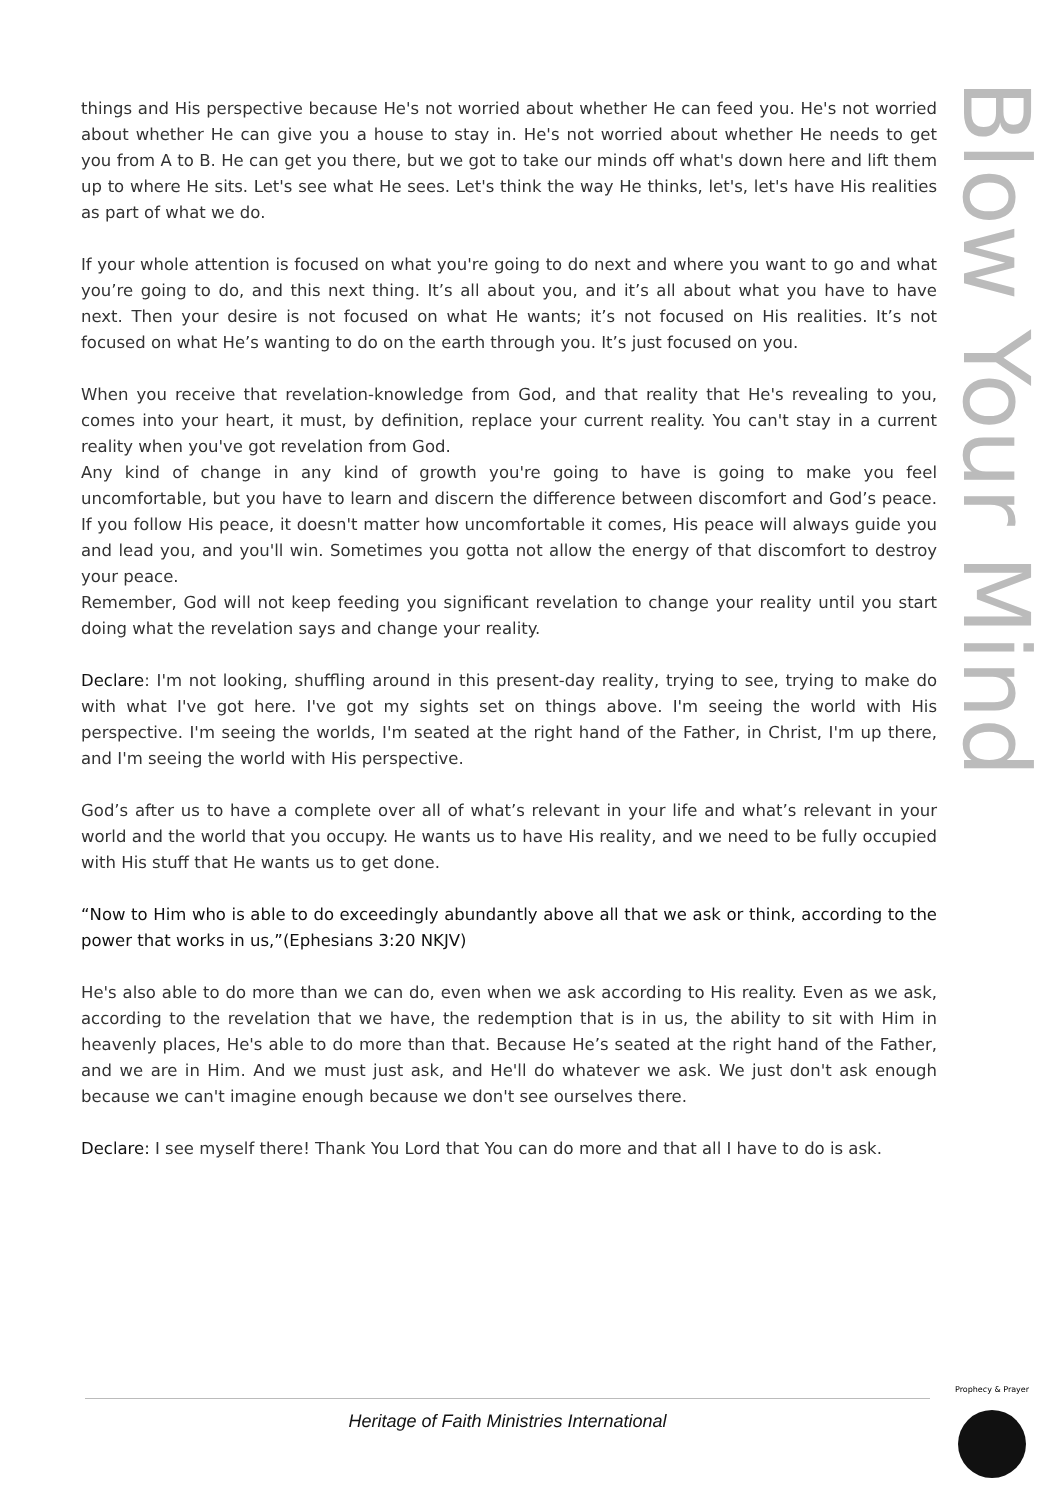Blow Your Mind
things and His perspective because He's not worried about whether He can feed you. He's not worried about whether He can give you a house to stay in. He's not worried about whether He needs to get you from A to B. He can get you there, but we got to take our minds off what's down here and lift them up to where He sits. Let's see what He sees. Let's think the way He thinks, let's, let's have His realities as part of what we do.
If your whole attention is focused on what you're going to do next and where you want to go and what you’re going to do, and this next thing. It’s all about you, and it’s all about what you have to have next. Then your desire is not focused on what He wants; it’s not focused on His realities. It’s not focused on what He’s wanting to do on the earth through you. It’s just focused on you.
When you receive that revelation-knowledge from God, and that reality that He's revealing to you, comes into your heart, it must, by definition, replace your current reality. You can't stay in a current reality when you've got revelation from God.
Any kind of change in any kind of growth you're going to have is going to make you feel uncomfortable, but you have to learn and discern the difference between discomfort and God’s peace. If you follow His peace, it doesn't matter how uncomfortable it comes, His peace will always guide you and lead you, and you'll win. Sometimes you gotta not allow the energy of that discomfort to destroy your peace.
Remember, God will not keep feeding you significant revelation to change your reality until you start doing what the revelation says and change your reality.
Declare: I'm not looking, shuffling around in this present-day reality, trying to see, trying to make do with what I've got here. I've got my sights set on things above. I'm seeing the world with His perspective. I'm seeing the worlds, I'm seated at the right hand of the Father, in Christ, I'm up there, and I'm seeing the world with His perspective.
God’s after us to have a complete over all of what’s relevant in your life and what’s relevant in your world and the world that you occupy. He wants us to have His reality, and we need to be fully occupied with His stuff that He wants us to get done.
“Now to Him who is able to do exceedingly abundantly above all that we ask or think, according to the power that works in us,”(Ephesians 3:20 NKJV)
He's also able to do more than we can do, even when we ask according to His reality. Even as we ask, according to the revelation that we have, the redemption that is in us, the ability to sit with Him in heavenly places, He's able to do more than that. Because He’s seated at the right hand of the Father, and we are in Him. And we must just ask, and He'll do whatever we ask. We just don't ask enough because we can't imagine enough because we don't see ourselves there.
Declare: I see myself there! Thank You Lord that You can do more and that all I have to do is ask.
Heritage of Faith Ministries International
Prophecy & Prayer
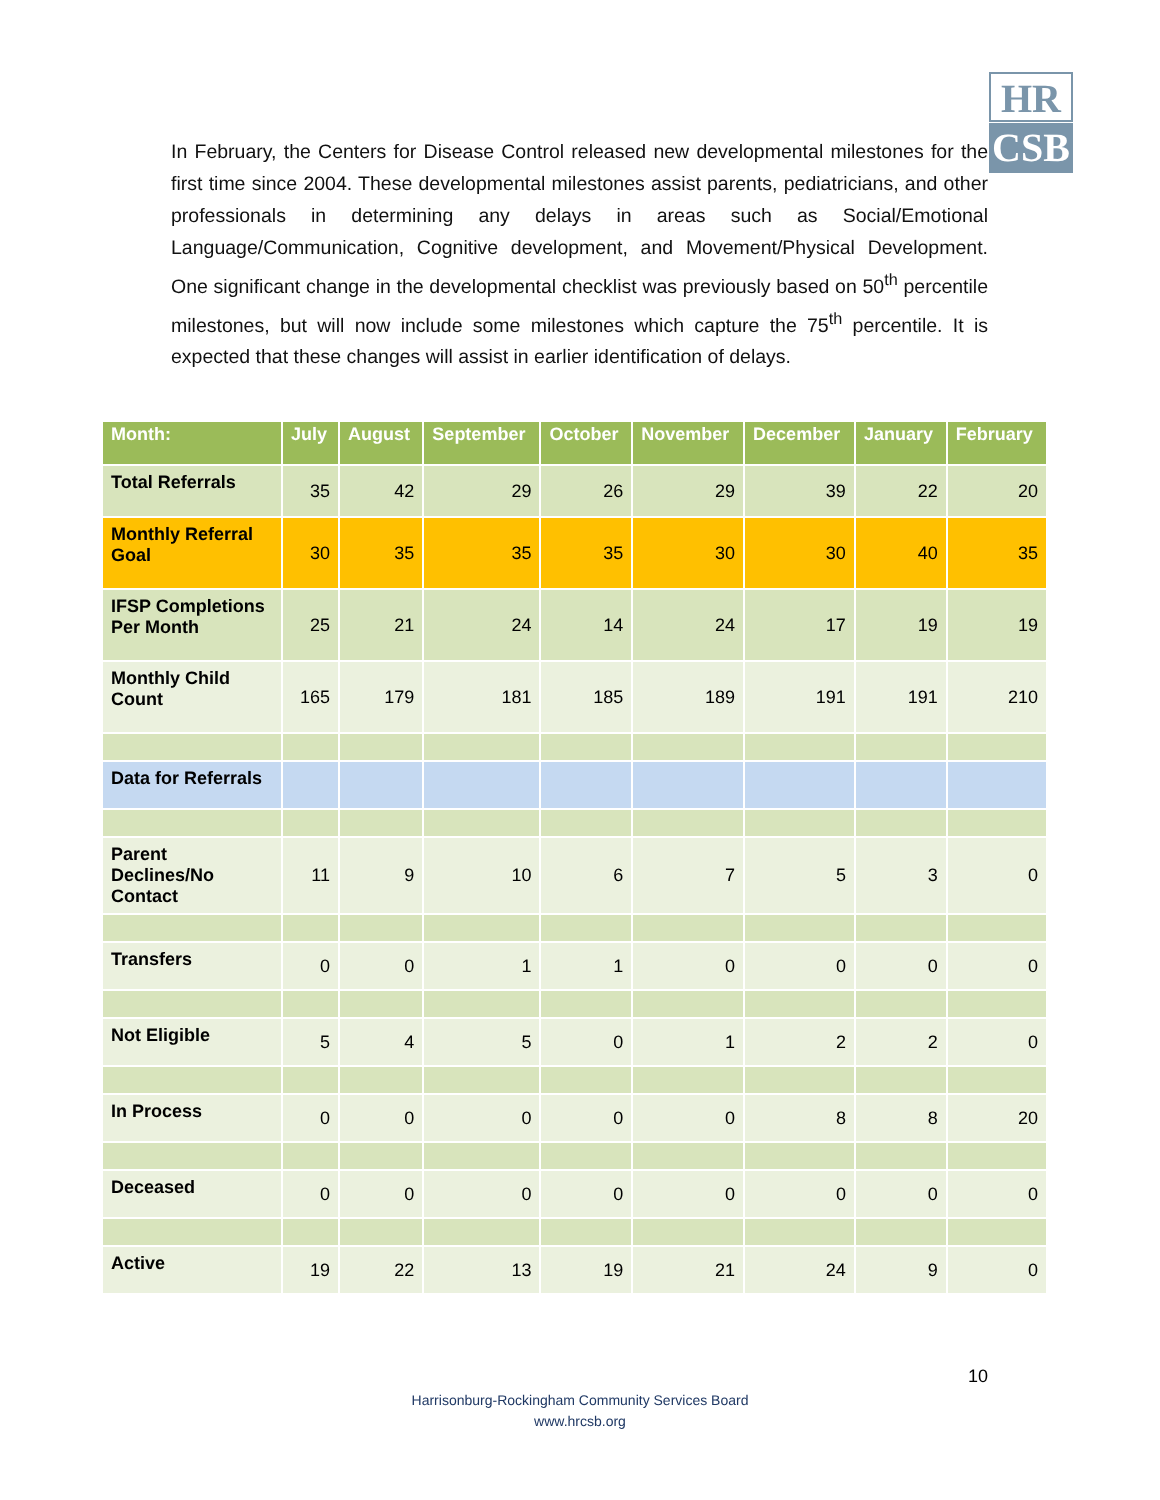HR
CSB
In February, the Centers for Disease Control released new developmental milestones for the first time since 2004. These developmental milestones assist parents, pediatricians, and other professionals in determining any delays in areas such as Social/Emotional Language/Communication, Cognitive development, and Movement/Physical Development. One significant change in the developmental checklist was previously based on 50<sup>th</sup> percentile milestones, but will now include some milestones which capture the 75<sup>th</sup> percentile. It is expected that these changes will assist in earlier identification of delays.
| Month: | July | August | September | October | November | December | January | February |
| --- | --- | --- | --- | --- | --- | --- | --- | --- |
| Total Referrals | 35 | 42 | 29 | 26 | 29 | 39 | 22 | 20 |
| Monthly Referral Goal | 30 | 35 | 35 | 35 | 30 | 30 | 40 | 35 |
| IFSP Completions Per Month | 25 | 21 | 24 | 14 | 24 | 17 | 19 | 19 |
| Monthly Child Count | 165 | 179 | 181 | 185 | 189 | 191 | 191 | 210 |
| Data for Referrals | | | | | | | | |
| Parent Declines/No Contact | 11 | 9 | 10 | 6 | 7 | 5 | 3 | 0 |
| Transfers | 0 | 0 | 1 | 1 | 0 | 0 | 0 | 0 |
| Not Eligible | 5 | 4 | 5 | 0 | 1 | 2 | 2 | 0 |
| In Process | 0 | 0 | 0 | 0 | 0 | 8 | 8 | 20 |
| Deceased | 0 | 0 | 0 | 0 | 0 | 0 | 0 | 0 |
| Active | 19 | 22 | 13 | 19 | 21 | 24 | 9 | 0 |
10
Harrisonburg-Rockingham Community Services Board
www.hrcsb.org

> [TO DO]:
All lines in the records that contain "Father" are to be copied and returned.

> [SOLUTION TO THE PROBLEM]:
Declare: I'm not looking, shuffling around in this present-day reality, trying to see, trying to make do with what I've got here. I've got my sights set on things above. I'm seeing the world with His perspective. I'm seeing the worlds, I'm seated at the right hand of the Father, in Christ, I'm up there, and I'm seeing the world with His perspective.
He's also able to do more than we can do, even when we ask according to His reality. Even as we ask, according to the revelation that we have, the redemption that is in us, the ability to sit with Him in heavenly places, He's able to do more than that. Because He’s seated at the right hand of the Father, and we are in Him. And we must just ask, and He'll do whatever we ask. We just don't ask enough because we can't imagine enough because we don't see ourselves there.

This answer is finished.